> _Provided material_:
-- Opening Marker --

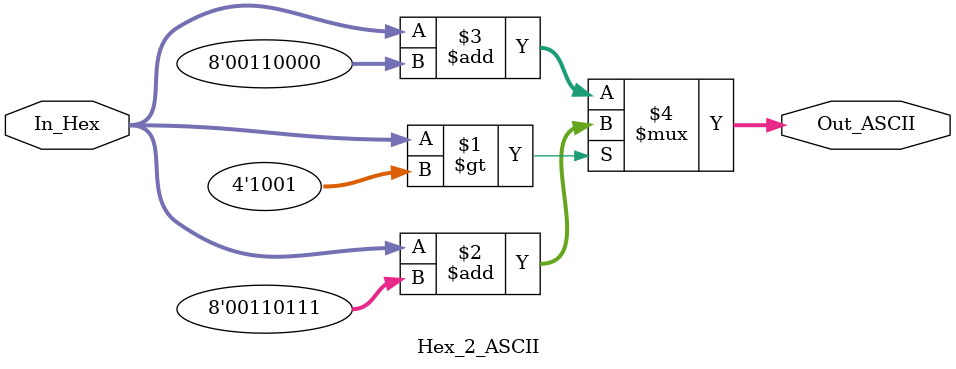
<source format=v>
`timescale 1ns / 1ps


module Hex_2_ASCII(
    input [4:1] In_Hex,
    output [8:1] Out_ASCII
    );

	assign Out_ASCII = (In_Hex > 4'd9 ) ? In_Hex + 8'h37 : In_Hex + 8'h30;
endmodule

</source>
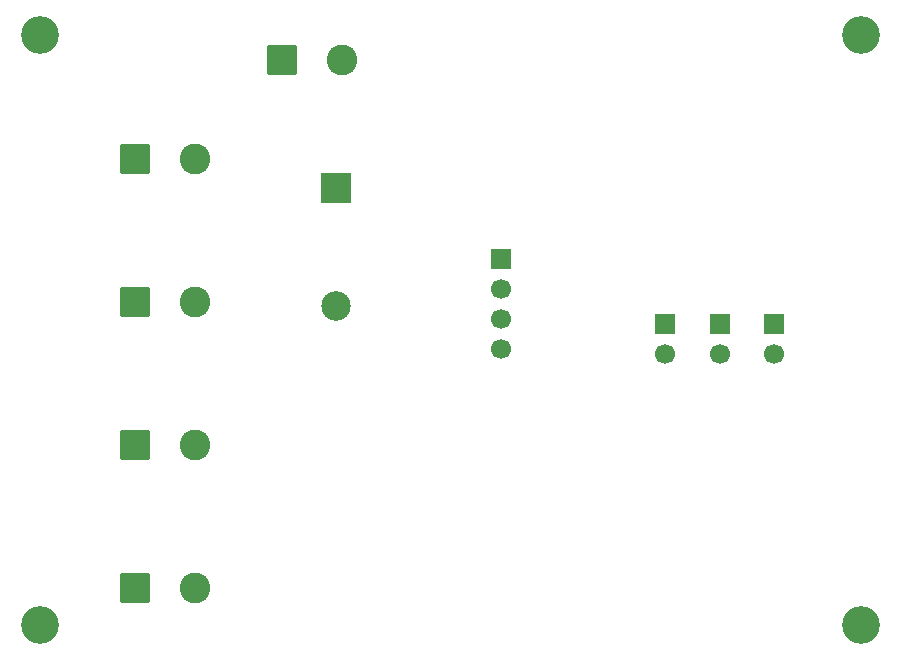
<source format=gbr>
%TF.GenerationSoftware,KiCad,Pcbnew,9.0.4*%
%TF.CreationDate,2025-09-06T02:06:44+05:30*%
%TF.ProjectId,Robot_power_board,526f626f-745f-4706-9f77-65725f626f61,rev?*%
%TF.SameCoordinates,Original*%
%TF.FileFunction,Soldermask,Bot*%
%TF.FilePolarity,Negative*%
%FSLAX46Y46*%
G04 Gerber Fmt 4.6, Leading zero omitted, Abs format (unit mm)*
G04 Created by KiCad (PCBNEW 9.0.4) date 2025-09-06 02:06:44*
%MOMM*%
%LPD*%
G01*
G04 APERTURE LIST*
G04 Aperture macros list*
%AMRoundRect*
0 Rectangle with rounded corners*
0 $1 Rounding radius*
0 $2 $3 $4 $5 $6 $7 $8 $9 X,Y pos of 4 corners*
0 Add a 4 corners polygon primitive as box body*
4,1,4,$2,$3,$4,$5,$6,$7,$8,$9,$2,$3,0*
0 Add four circle primitives for the rounded corners*
1,1,$1+$1,$2,$3*
1,1,$1+$1,$4,$5*
1,1,$1+$1,$6,$7*
1,1,$1+$1,$8,$9*
0 Add four rect primitives between the rounded corners*
20,1,$1+$1,$2,$3,$4,$5,0*
20,1,$1+$1,$4,$5,$6,$7,0*
20,1,$1+$1,$6,$7,$8,$9,0*
20,1,$1+$1,$8,$9,$2,$3,0*%
G04 Aperture macros list end*
%ADD10C,2.600000*%
%ADD11RoundRect,0.250000X-1.050000X-1.050000X1.050000X-1.050000X1.050000X1.050000X-1.050000X1.050000X0*%
%ADD12C,3.200000*%
%ADD13R,1.700000X1.700000*%
%ADD14C,1.700000*%
%ADD15R,2.500000X2.500000*%
%ADD16C,2.500000*%
G04 APERTURE END LIST*
D10*
%TO.C,J3*%
X111580000Y-96625000D03*
D11*
X106500000Y-96625000D03*
%TD*%
D10*
%TO.C,J1*%
X124035000Y-76172500D03*
D11*
X118955000Y-76172500D03*
%TD*%
D12*
%TO.C,REF\u002A\u002A*%
X168000000Y-124000000D03*
%TD*%
%TO.C,REF\u002A\u002A*%
X168000000Y-74000000D03*
%TD*%
%TO.C,REF\u002A\u002A*%
X98500000Y-124000000D03*
%TD*%
%TO.C,REF\u002A\u002A*%
X98500000Y-74000000D03*
%TD*%
D13*
%TO.C,J9*%
X160590000Y-98500000D03*
D14*
X160590000Y-101040000D03*
%TD*%
D13*
%TO.C,J8*%
X156000000Y-98500000D03*
D14*
X156000000Y-101040000D03*
%TD*%
D13*
%TO.C,J7*%
X151410000Y-98500000D03*
D14*
X151410000Y-101040000D03*
%TD*%
D13*
%TO.C,J6*%
X137500000Y-93000000D03*
D14*
X137500000Y-95540000D03*
X137500000Y-98080000D03*
X137500000Y-100620000D03*
%TD*%
D11*
%TO.C,J5*%
X106500000Y-120875000D03*
D10*
X111580000Y-120875000D03*
%TD*%
D11*
%TO.C,J4*%
X106500000Y-108750000D03*
D10*
X111580000Y-108750000D03*
%TD*%
D11*
%TO.C,J2*%
X106500000Y-84500000D03*
D10*
X111580000Y-84500000D03*
%TD*%
D15*
%TO.C,F1*%
X123500000Y-87000000D03*
D16*
X123500000Y-97000000D03*
%TD*%
M02*

</source>
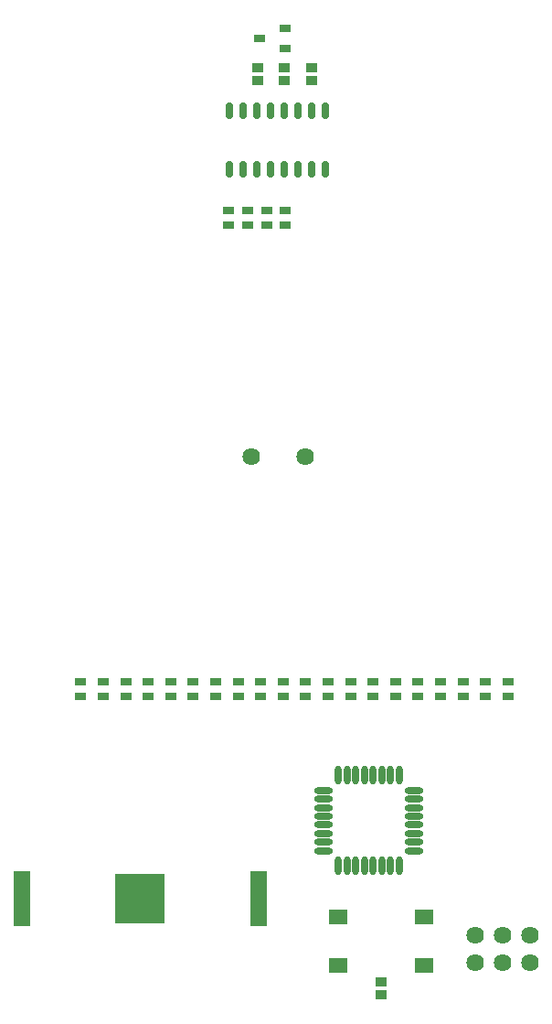
<source format=gbs>
G04*
G04 #@! TF.GenerationSoftware,Altium Limited,Altium Designer,18.1.9 (240)*
G04*
G04 Layer_Color=16711935*
%FSLAX25Y25*%
%MOIN*%
G70*
G01*
G75*
%ADD20R,0.03943X0.03550*%
%ADD25C,0.06400*%
%ADD37O,0.02762X0.06109*%
%ADD38R,0.03943X0.03156*%
%ADD39R,0.04140X0.02959*%
%ADD40O,0.06896X0.02565*%
%ADD41O,0.02565X0.06896*%
%ADD42R,0.06502X0.05518*%
%ADD43R,0.18117X0.18117*%
%ADD44R,0.06306X0.20479*%
D20*
X116200Y341176D02*
D03*
Y336451D02*
D03*
X106430Y341176D02*
D03*
Y336451D02*
D03*
X96659D02*
D03*
Y341176D02*
D03*
X141500Y8162D02*
D03*
Y3438D02*
D03*
D25*
X114100Y199400D02*
D03*
X94415D02*
D03*
X175900Y25200D02*
D03*
Y15200D02*
D03*
X185900Y25200D02*
D03*
Y15200D02*
D03*
X195900Y25200D02*
D03*
Y15200D02*
D03*
D37*
X86300Y325428D02*
D03*
X91300D02*
D03*
X96300D02*
D03*
X101300D02*
D03*
X106300D02*
D03*
X111300D02*
D03*
X116300D02*
D03*
X121300D02*
D03*
X86300Y303972D02*
D03*
X91300D02*
D03*
X96300D02*
D03*
X101300D02*
D03*
X106300D02*
D03*
X111300D02*
D03*
X116300D02*
D03*
X121300D02*
D03*
D38*
X86100Y289156D02*
D03*
Y283644D02*
D03*
X99900Y289156D02*
D03*
Y283644D02*
D03*
X40300Y112000D02*
D03*
Y117512D02*
D03*
X56700Y112000D02*
D03*
Y117512D02*
D03*
X73100Y112000D02*
D03*
Y117512D02*
D03*
X89500Y112000D02*
D03*
Y117512D02*
D03*
X105900Y112000D02*
D03*
Y117512D02*
D03*
X114100Y112000D02*
D03*
Y117512D02*
D03*
X179700Y112000D02*
D03*
Y117512D02*
D03*
X106800Y289156D02*
D03*
Y283644D02*
D03*
X93000Y289156D02*
D03*
Y283644D02*
D03*
X97700Y112000D02*
D03*
Y117512D02*
D03*
X122300Y112000D02*
D03*
Y117512D02*
D03*
X32100Y112000D02*
D03*
Y117512D02*
D03*
X146900Y112000D02*
D03*
Y117512D02*
D03*
X155100Y112000D02*
D03*
Y117512D02*
D03*
X163300Y112000D02*
D03*
Y117512D02*
D03*
X48500Y112000D02*
D03*
Y117512D02*
D03*
X171500Y112000D02*
D03*
Y117512D02*
D03*
X64900Y112000D02*
D03*
Y117512D02*
D03*
X187900Y112000D02*
D03*
Y117512D02*
D03*
X81300Y112000D02*
D03*
Y117512D02*
D03*
X130500Y112000D02*
D03*
Y117512D02*
D03*
X138700Y112000D02*
D03*
Y117512D02*
D03*
D39*
X106726Y355540D02*
D03*
Y348060D02*
D03*
X97474Y351800D02*
D03*
D40*
X153700Y77898D02*
D03*
Y74749D02*
D03*
Y71599D02*
D03*
Y68450D02*
D03*
Y65300D02*
D03*
Y62150D02*
D03*
Y59001D02*
D03*
Y55851D02*
D03*
X120629D02*
D03*
Y59001D02*
D03*
Y62150D02*
D03*
Y65300D02*
D03*
Y68450D02*
D03*
Y71599D02*
D03*
Y74749D02*
D03*
Y77898D02*
D03*
D41*
X148188Y50339D02*
D03*
X145039D02*
D03*
X141889D02*
D03*
X138739D02*
D03*
X135590D02*
D03*
X132440D02*
D03*
X129291D02*
D03*
X126141D02*
D03*
Y83410D02*
D03*
X129291D02*
D03*
X132440D02*
D03*
X135590D02*
D03*
X138739D02*
D03*
X141889D02*
D03*
X145039D02*
D03*
X148188D02*
D03*
D42*
X126050Y14042D02*
D03*
Y31758D02*
D03*
X157350Y14042D02*
D03*
Y31758D02*
D03*
D43*
X53710Y38400D02*
D03*
D44*
X96820D02*
D03*
X10600D02*
D03*
M02*

</source>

-- Closing Marker --

> _What the exercise asks_: Word for word, give again the lines from the first entry to the line with "G04 APERTURE LIST*", inclusive. Exclude the pictures.

> _Answer section_:
<source format=v>
`timescale 1ns / 1ps


module Hex_2_ASCII(
    input [4:1] In_Hex,
    output [8:1] Out_ASCII
    );

	assign Out_ASCII = (In_Hex > 4'd9 ) ? In_Hex + 8'h37 : In_Hex + 8'h30;
endmodule

</source>
<source format=gbr>
%TF.GenerationSoftware,KiCad,Pcbnew,9.0.4*%
%TF.CreationDate,2025-09-06T02:06:44+05:30*%
%TF.ProjectId,Robot_power_board,526f626f-745f-4706-9f77-65725f626f61,rev?*%
%TF.SameCoordinates,Original*%
%TF.FileFunction,Soldermask,Bot*%
%TF.FilePolarity,Negative*%
%FSLAX46Y46*%
G04 Gerber Fmt 4.6, Leading zero omitted, Abs format (unit mm)*
G04 Created by KiCad (PCBNEW 9.0.4) date 2025-09-06 02:06:44*
%MOMM*%
%LPD*%
G01*
G04 APERTURE LIST*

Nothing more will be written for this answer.